Amazon is reducing the commissions it pays affiliates who advertise and connect to the eCommerce giant’s products in their sites. The program, known as Amazon Associates, has been set for years and is a meaningful source of revenue for affiliates, such as publishers. In a memo obtained from CNBC, Amazon said it’s reducing the commission rates starting April 21.
A spokesperson for the tech giant would not say whether the movement was driven by the COVID-19 pandemic. As an example rates for furniture and home improvement products have been cut to 3 percent from 8% whilst grocery product commission prices dropped to 1% from 5%.
The commission reductions are a substantial blow to a Amazon affiliates who rely on commissions because a main part of their earnings.
Websites such as BuzzFeed publish buy lists that induce readers to Amazon goods in return for a cut of those sales. The cuts employ to U.S. affiliates, the Amazon spokesperson said, noting it regularly assesses its programs and that changing commission rates is a conventional industry wide practice The movement to decrease the percentage affiliates get for Amazon merchandise sales comes only days after the eCommerce giant began accepting imports of non-essential things from third-party sellers who make up more than 50 percent of its earnings.
Amazon was prioritizing essential orders required amid the pandemic but will currently accept products out of that in its warehouses at the U.S.
Here’s what Amazon is telling members of its affiliate program:
We hope you are staying well during this time. We are writing to inform you of upcoming changes to the Amazon Associates Program Operating Agreement, which governs your participation in the Amazon Associates Program. All changes are effective as of April 21, 2020.
Visit the What’s Changed page to see a summary of these changes. You can also find the Operating Agreement, Program Policies, and the Fee Statement if you would like to refer to the current, pre-change versions.
The Amazon Associates Program
Amazon’s business has been impacted on a number of fronts as a result of the coronavirus outbreak. Hit with a surge of online orders, the company moved to prioritize shipments of essential items in its warehouses, though it has since begun winding down those restrictions. The virus also forced Amazon to temporarily pause its Prime Pantry delivery service, while its Amazon Shipping pilot program will be halted in June.
Prior to Tuesday’s announcement, Amazon had already made some cuts to its commerce marketing deals. Last month, the company informed digital media firms it would suspend commerce marketing deals, according to The Information.
One member of the program, who asked to remain anonymous, said they “cannot afford” the fee cuts that were announced, since a main portion of their income comes from commissions earned via Amazon links.

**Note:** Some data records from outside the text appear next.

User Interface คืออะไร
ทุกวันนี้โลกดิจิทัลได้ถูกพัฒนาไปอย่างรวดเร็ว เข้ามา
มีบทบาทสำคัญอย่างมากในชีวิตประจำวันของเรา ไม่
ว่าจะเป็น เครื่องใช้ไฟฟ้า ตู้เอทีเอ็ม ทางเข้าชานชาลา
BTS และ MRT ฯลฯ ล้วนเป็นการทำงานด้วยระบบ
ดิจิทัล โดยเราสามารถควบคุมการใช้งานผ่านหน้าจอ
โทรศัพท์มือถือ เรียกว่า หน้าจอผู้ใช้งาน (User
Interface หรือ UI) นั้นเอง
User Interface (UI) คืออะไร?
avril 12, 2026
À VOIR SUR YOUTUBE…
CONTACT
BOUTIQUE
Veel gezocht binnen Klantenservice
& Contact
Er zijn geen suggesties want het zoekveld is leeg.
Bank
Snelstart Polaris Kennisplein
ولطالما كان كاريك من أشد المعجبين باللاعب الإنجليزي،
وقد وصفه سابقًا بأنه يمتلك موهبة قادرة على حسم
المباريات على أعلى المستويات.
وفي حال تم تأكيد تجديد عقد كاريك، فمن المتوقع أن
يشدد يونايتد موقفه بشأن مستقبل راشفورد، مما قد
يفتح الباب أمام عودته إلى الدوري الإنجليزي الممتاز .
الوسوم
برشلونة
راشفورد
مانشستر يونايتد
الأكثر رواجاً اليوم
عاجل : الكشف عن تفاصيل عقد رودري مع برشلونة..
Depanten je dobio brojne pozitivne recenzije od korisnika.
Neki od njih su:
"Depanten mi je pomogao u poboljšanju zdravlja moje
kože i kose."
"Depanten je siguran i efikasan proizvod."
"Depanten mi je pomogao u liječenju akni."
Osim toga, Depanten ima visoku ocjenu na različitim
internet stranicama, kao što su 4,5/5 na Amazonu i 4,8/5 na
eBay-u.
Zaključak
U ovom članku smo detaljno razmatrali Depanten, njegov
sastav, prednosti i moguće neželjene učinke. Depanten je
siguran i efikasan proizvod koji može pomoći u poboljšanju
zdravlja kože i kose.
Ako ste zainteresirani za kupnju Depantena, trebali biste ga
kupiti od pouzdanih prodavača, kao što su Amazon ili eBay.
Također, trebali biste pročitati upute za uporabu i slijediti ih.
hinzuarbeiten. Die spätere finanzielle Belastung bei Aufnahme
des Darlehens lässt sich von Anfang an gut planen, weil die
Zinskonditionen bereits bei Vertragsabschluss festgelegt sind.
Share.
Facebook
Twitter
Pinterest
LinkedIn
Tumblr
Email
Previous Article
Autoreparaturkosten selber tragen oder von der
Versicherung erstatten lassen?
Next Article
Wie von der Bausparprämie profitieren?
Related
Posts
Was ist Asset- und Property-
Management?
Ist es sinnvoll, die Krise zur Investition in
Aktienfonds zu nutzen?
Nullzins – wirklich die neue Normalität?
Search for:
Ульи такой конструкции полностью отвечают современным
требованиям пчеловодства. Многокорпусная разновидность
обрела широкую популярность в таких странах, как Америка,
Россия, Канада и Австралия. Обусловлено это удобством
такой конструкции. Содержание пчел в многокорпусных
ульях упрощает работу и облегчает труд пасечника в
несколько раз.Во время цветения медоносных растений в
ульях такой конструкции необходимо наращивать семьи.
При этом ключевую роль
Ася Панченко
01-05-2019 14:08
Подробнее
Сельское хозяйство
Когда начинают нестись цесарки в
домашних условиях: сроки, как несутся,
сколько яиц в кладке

The member runs several Facebook groups that advertise shopping deals across the web, including Amazon products.
“All the affiliates I talk to make the majority of their money from these categories,” the member said. “It’s going to hurt a lot of people.”
Bloggers and online businesses voiced their frustrations about the cuts on Twitter and Reddit. In a Reddit forum for affiliate marketing, one member of the program wrote: “These slashes are ridiculous. Together with a high chance of upcoming recession, SEO/affiliate outlook is pretty gloomy, to be honest.”
Jamie French is an author, journalist and CEO of themostactivestocks.review, a leading stocks and markets website. He has more than 5 years of experience in institutional investment markets, including fixed income, equities, derivatives and real estate. He has a Bachelor in Business Administration with a major in Finance. He bought his first stocks in a private business at age 15 and made his first public stock trade at 23. David has always been interested in the stock market and how it behaves.
As the dad of two children, he’s made saving money and investing for them a high priority. Over many years of investing, he has made some wise choices and he’s made many mistakes. But he’s learned from both. Mr. Jamie observations and experience give him the insight to stock market patterns and the investor behaviors that create them.